Activity ▸ Repeat the listing below in full, keeping each word as given.

Records supplied ▸
──────────

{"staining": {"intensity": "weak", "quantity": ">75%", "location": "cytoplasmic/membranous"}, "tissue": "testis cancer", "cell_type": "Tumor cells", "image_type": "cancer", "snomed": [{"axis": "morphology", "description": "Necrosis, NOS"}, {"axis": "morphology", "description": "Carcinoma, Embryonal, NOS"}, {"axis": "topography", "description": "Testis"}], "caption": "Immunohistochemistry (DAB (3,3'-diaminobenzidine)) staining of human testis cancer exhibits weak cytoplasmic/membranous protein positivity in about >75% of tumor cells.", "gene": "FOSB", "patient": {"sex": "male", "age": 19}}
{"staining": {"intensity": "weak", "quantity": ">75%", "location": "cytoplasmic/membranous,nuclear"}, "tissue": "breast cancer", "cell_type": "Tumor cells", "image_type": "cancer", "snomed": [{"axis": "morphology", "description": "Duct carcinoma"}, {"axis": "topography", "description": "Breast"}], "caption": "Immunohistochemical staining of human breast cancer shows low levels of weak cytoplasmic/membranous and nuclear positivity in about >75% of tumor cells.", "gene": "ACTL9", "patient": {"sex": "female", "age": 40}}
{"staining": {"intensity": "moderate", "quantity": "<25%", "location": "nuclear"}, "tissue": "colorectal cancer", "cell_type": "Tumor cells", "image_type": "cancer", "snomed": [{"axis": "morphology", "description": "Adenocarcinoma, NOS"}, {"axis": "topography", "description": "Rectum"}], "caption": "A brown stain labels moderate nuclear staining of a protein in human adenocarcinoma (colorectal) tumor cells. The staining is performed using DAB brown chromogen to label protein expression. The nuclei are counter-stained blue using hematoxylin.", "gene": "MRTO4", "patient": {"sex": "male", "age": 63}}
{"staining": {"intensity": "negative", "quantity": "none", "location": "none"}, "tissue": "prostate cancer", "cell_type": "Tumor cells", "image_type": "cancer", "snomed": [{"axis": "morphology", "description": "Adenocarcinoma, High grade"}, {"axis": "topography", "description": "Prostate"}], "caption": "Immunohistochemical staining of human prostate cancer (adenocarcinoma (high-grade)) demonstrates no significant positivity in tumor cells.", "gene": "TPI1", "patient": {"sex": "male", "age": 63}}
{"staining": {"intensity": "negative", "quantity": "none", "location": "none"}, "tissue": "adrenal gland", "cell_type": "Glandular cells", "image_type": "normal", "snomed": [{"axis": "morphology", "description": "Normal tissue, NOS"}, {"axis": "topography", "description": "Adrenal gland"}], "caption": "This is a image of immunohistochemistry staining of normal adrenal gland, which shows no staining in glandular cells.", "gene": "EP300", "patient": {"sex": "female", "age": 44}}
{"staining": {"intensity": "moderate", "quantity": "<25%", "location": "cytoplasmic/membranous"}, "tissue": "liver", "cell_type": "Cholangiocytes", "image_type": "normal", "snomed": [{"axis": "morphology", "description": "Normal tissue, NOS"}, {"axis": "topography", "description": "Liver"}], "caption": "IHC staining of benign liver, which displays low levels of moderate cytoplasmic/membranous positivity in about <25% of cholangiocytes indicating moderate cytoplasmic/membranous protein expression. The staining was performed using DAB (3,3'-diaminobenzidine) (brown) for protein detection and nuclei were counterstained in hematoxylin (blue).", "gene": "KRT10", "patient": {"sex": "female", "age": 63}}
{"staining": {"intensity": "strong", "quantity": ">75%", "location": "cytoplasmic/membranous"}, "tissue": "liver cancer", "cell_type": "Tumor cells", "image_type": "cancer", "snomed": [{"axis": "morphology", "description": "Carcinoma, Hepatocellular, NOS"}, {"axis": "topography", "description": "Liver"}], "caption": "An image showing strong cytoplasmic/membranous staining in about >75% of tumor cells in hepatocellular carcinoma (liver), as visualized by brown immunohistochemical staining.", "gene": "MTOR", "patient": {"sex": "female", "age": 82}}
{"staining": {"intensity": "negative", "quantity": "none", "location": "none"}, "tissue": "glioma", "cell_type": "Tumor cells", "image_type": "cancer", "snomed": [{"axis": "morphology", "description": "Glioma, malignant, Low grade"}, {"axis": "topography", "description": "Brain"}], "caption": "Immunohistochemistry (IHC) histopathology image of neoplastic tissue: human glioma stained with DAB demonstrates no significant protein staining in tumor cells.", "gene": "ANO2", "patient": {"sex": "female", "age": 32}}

──────────

Task output ▸
{"staining": {"intensity": "weak", "quantity": ">75%", "location": "cytoplasmic/membranous"}, "tissue": "testis cancer", "cell_type": "Tumor cells", "image_type": "cancer", "snomed": [{"axis": "morphology", "description": "Necrosis, NOS"}, {"axis": "morphology", "description": "Carcinoma, Embryonal, NOS"}, {"axis": "topography", "description": "Testis"}], "caption": "Immunohistochemistry (DAB (3,3'-diaminobenzidine)) staining of human testis cancer exhibits weak cytoplasmic/membranous protein positivity in about >75% of tumor cells.", "gene": "FOSB", "patient": {"sex": "male", "age": 19}}
{"staining": {"intensity": "weak", "quantity": ">75%", "location": "cytoplasmic/membranous,nuclear"}, "tissue": "breast cancer", "cell_type": "Tumor cells", "image_type": "cancer", "snomed": [{"axis": "morphology", "description": "Duct carcinoma"}, {"axis": "topography", "description": "Breast"}], "caption": "Immunohistochemical staining of human breast cancer shows low levels of weak cytoplasmic/membranous and nuclear positivity in about >75% of tumor cells.", "gene": "ACTL9", "patient": {"sex": "female", "age": 40}}
{"staining": {"intensity": "moderate", "quantity": "<25%", "location": "nuclear"}, "tissue": "colorectal cancer", "cell_type": "Tumor cells", "image_type": "cancer", "snomed": [{"axis": "morphology", "description": "Adenocarcinoma, NOS"}, {"axis": "topography", "description": "Rectum"}], "caption": "A brown stain labels moderate nuclear staining of a protein in human adenocarcinoma (colorectal) tumor cells. The staining is performed using DAB brown chromogen to label protein expression. The nuclei are counter-stained blue using hematoxylin.", "gene": "MRTO4", "patient": {"sex": "male", "age": 63}}
{"staining": {"intensity": "negative", "quantity": "none", "location": "none"}, "tissue": "prostate cancer", "cell_type": "Tumor cells", "image_type": "cancer", "snomed": [{"axis": "morphology", "description": "Adenocarcinoma, High grade"}, {"axis": "topography", "description": "Prostate"}], "caption": "Immunohistochemical staining of human prostate cancer (adenocarcinoma (high-grade)) demonstrates no significant positivity in tumor cells.", "gene": "TPI1", "patient": {"sex": "male", "age": 63}}
{"staining": {"intensity": "negative", "quantity": "none", "location": "none"}, "tissue": "adrenal gland", "cell_type": "Glandular cells", "image_type": "normal", "snomed": [{"axis": "morphology", "description": "Normal tissue, NOS"}, {"axis": "topography", "description": "Adrenal gland"}], "caption": "This is a image of immunohistochemistry staining of normal adrenal gland, which shows no staining in glandular cells.", "gene": "EP300", "patient": {"sex": "female", "age": 44}}
{"staining": {"intensity": "moderate", "quantity": "<25%", "location": "cytoplasmic/membranous"}, "tissue": "liver", "cell_type": "Cholangiocytes", "image_type": "normal", "snomed": [{"axis": "morphology", "description": "Normal tissue, NOS"}, {"axis": "topography", "description": "Liver"}], "caption": "IHC staining of benign liver, which displays low levels of moderate cytoplasmic/membranous positivity in about <25% of cholangiocytes indicating moderate cytoplasmic/membranous protein expression. The staining was performed using DAB (3,3'-diaminobenzidine) (brown) for protein detection and nuclei were counterstained in hematoxylin (blue).", "gene": "KRT10", "patient": {"sex": "female", "age": 63}}
{"staining": {"intensity": "strong", "quantity": ">75%", "location": "cytoplasmic/membranous"}, "tissue": "liver cancer", "cell_type": "Tumor cells", "image_type": "cancer", "snomed": [{"axis": "morphology", "description": "Carcinoma, Hepatocellular, NOS"}, {"axis": "topography", "description": "Liver"}], "caption": "An image showing strong cytoplasmic/membranous staining in about >75% of tumor cells in hepatocellular carcinoma (liver), as visualized by brown immunohistochemical staining.", "gene": "MTOR", "patient": {"sex": "female", "age": 82}}
{"staining": {"intensity": "negative", "quantity": "none", "location": "none"}, "tissue": "glioma", "cell_type": "Tumor cells", "image_type": "cancer", "snomed": [{"axis": "morphology", "description": "Glioma, malignant, Low grade"}, {"axis": "topography", "description": "Brain"}], "caption": "Immunohistochemistry (IHC) histopathology image of neoplastic tissue: human glioma stained with DAB demonstrates no significant protein staining in tumor cells.", "gene": "ANO2", "patient": {"sex": "female", "age": 32}}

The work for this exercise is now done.